▶ Work item:
From the line that includes "is medium levels" to the last line of the records, inclusive, repeat each line exactly.

-------- Record extracts

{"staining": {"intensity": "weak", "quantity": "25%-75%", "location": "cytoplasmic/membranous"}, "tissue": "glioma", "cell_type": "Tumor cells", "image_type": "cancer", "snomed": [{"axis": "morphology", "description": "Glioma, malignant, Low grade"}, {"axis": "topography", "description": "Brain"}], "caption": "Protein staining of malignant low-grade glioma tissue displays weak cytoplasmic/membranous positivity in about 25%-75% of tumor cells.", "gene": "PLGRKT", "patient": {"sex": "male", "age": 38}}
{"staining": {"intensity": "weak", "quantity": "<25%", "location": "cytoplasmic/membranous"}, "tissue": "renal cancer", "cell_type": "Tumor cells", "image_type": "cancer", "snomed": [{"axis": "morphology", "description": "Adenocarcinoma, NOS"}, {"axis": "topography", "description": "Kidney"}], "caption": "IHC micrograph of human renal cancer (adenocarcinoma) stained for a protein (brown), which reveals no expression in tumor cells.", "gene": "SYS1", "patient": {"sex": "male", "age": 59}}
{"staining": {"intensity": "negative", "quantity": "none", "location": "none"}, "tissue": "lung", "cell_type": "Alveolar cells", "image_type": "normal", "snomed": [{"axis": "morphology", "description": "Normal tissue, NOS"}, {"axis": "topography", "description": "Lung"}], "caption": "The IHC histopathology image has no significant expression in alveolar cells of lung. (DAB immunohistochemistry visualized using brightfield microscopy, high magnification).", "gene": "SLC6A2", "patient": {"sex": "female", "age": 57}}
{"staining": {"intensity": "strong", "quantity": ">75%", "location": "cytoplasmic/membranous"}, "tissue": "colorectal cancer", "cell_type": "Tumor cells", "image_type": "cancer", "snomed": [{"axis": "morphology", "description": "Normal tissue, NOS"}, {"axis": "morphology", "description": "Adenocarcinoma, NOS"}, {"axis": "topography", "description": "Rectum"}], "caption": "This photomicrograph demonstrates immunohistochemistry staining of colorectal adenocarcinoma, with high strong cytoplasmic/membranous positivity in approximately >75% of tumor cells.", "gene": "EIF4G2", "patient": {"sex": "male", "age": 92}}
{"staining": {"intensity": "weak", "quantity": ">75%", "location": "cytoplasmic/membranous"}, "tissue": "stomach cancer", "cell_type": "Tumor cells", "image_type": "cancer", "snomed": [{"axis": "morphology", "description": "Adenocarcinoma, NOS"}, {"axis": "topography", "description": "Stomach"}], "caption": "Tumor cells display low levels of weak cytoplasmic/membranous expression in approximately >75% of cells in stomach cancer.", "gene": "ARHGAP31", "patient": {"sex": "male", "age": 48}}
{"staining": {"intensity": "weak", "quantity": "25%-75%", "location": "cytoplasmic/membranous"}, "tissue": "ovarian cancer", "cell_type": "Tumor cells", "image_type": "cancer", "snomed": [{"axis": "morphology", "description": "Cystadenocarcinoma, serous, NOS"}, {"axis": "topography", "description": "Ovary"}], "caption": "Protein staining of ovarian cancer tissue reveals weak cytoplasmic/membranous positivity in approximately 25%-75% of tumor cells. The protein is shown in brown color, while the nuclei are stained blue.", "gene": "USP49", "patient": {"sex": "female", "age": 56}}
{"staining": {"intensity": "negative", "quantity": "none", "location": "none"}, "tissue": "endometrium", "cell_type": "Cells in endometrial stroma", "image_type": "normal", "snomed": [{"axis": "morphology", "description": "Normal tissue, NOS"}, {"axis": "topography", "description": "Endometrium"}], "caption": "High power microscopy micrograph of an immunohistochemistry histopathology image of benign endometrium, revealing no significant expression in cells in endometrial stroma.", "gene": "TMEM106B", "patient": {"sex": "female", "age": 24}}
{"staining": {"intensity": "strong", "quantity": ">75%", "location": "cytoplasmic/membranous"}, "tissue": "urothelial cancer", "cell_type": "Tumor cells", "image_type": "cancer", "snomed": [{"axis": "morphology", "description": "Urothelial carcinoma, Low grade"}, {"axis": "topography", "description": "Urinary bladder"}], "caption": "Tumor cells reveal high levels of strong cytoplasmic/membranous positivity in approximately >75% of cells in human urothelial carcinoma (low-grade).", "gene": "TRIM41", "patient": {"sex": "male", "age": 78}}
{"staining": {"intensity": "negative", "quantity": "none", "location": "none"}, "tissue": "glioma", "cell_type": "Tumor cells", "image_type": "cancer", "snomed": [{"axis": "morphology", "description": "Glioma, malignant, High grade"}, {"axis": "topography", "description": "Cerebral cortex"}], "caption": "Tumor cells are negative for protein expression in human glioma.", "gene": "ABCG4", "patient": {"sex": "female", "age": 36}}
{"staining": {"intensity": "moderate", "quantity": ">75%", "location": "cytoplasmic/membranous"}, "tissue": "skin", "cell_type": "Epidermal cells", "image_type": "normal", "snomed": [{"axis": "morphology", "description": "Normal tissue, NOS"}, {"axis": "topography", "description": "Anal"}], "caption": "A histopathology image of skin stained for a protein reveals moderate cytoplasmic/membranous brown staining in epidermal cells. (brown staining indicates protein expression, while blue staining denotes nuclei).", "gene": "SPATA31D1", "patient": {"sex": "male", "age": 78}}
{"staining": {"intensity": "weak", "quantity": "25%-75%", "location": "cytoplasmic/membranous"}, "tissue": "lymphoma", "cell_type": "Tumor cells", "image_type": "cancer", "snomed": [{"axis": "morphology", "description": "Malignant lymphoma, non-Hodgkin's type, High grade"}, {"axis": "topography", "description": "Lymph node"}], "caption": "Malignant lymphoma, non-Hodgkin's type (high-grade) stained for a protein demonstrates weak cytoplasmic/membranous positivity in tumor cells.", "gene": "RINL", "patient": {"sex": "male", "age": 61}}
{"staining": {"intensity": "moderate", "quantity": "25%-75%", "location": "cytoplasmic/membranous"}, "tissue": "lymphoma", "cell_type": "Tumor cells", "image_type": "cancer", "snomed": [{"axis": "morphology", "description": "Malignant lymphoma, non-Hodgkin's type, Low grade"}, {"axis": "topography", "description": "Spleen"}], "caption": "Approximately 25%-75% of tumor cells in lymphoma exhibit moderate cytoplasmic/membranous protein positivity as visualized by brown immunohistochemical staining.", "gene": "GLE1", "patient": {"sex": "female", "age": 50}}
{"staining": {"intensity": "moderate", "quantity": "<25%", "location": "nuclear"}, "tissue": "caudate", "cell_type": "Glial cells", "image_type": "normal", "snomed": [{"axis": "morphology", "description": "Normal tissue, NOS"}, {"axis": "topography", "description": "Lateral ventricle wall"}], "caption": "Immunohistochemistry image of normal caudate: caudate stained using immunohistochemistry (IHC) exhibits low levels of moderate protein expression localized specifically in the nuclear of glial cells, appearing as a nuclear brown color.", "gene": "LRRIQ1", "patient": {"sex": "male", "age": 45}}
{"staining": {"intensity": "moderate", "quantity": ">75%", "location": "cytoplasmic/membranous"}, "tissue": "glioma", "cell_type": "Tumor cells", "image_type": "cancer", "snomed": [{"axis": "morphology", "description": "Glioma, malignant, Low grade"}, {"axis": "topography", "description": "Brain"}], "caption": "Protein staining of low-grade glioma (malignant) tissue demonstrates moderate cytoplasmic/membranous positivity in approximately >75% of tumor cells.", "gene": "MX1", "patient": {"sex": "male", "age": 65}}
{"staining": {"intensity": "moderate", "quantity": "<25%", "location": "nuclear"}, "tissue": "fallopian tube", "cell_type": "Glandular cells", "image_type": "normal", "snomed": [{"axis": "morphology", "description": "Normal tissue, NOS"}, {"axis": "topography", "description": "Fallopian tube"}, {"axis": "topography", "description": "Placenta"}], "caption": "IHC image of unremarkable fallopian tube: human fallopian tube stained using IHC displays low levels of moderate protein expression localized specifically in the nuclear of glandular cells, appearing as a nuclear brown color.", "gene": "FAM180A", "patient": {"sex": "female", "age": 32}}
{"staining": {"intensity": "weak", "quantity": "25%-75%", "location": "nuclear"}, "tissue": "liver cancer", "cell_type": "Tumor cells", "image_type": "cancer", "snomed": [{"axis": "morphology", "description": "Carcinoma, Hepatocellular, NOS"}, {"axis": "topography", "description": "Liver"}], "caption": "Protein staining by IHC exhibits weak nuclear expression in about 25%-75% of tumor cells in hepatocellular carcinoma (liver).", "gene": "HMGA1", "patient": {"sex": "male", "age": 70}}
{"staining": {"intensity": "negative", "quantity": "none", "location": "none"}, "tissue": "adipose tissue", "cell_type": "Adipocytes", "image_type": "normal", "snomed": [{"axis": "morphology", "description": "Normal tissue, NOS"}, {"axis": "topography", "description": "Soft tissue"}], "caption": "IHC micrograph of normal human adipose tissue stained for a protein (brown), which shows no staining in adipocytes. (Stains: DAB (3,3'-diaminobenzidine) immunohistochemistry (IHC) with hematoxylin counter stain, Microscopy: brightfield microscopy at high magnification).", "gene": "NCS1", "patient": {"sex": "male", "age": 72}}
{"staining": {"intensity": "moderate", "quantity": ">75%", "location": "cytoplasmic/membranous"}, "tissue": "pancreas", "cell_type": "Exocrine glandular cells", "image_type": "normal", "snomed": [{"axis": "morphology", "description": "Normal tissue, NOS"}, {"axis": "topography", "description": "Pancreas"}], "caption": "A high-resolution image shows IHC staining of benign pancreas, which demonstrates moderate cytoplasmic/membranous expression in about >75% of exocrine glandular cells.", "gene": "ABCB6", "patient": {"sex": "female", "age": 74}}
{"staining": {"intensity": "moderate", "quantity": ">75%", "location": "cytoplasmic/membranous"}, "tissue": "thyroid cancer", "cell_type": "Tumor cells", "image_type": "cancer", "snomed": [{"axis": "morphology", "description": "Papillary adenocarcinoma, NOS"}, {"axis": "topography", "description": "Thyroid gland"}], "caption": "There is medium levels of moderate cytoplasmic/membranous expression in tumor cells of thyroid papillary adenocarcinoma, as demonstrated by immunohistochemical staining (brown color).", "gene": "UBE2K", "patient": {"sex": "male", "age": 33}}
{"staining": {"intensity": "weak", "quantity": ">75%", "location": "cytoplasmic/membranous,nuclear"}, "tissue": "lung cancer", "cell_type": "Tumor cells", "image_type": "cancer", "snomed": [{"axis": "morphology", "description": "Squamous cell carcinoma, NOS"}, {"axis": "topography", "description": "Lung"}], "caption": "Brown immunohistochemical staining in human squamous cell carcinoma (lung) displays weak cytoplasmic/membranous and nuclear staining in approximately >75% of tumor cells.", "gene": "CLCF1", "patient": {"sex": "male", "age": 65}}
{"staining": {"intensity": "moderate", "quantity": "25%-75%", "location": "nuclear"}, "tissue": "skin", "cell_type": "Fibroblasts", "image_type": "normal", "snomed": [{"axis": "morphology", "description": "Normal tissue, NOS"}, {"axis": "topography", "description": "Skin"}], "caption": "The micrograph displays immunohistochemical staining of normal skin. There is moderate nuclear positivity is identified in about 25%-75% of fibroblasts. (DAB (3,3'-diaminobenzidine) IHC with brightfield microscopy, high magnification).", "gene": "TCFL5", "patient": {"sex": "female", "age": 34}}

----------------

▶ Result for this task:
{"staining": {"intensity": "moderate", "quantity": ">75%", "location": "cytoplasmic/membranous"}, "tissue": "thyroid cancer", "cell_type": "Tumor cells", "image_type": "cancer", "snomed": [{"axis": "morphology", "description": "Papillary adenocarcinoma, NOS"}, {"axis": "topography", "description": "Thyroid gland"}], "caption": "There is medium levels of moderate cytoplasmic/membranous expression in tumor cells of thyroid papillary adenocarcinoma, as demonstrated by immunohistochemical staining (brown color).", "gene": "UBE2K", "patient": {"sex": "male", "age": 33}}
{"staining": {"intensity": "weak", "quantity": ">75%", "location": "cytoplasmic/membranous,nuclear"}, "tissue": "lung cancer", "cell_type": "Tumor cells", "image_type": "cancer", "snomed": [{"axis": "morphology", "description": "Squamous cell carcinoma, NOS"}, {"axis": "topography", "description": "Lung"}], "caption": "Brown immunohistochemical staining in human squamous cell carcinoma (lung) displays weak cytoplasmic/membranous and nuclear staining in approximately >75% of tumor cells.", "gene": "CLCF1", "patient": {"sex": "male", "age": 65}}
{"staining": {"intensity": "moderate", "quantity": "25%-75%", "location": "nuclear"}, "tissue": "skin", "cell_type": "Fibroblasts", "image_type": "normal", "snomed": [{"axis": "morphology", "description": "Normal tissue, NOS"}, {"axis": "topography", "description": "Skin"}], "caption": "The micrograph displays immunohistochemical staining of normal skin. There is moderate nuclear positivity is identified in about 25%-75% of fibroblasts. (DAB (3,3'-diaminobenzidine) IHC with brightfield microscopy, high magnification).", "gene": "TCFL5", "patient": {"sex": "female", "age": 34}}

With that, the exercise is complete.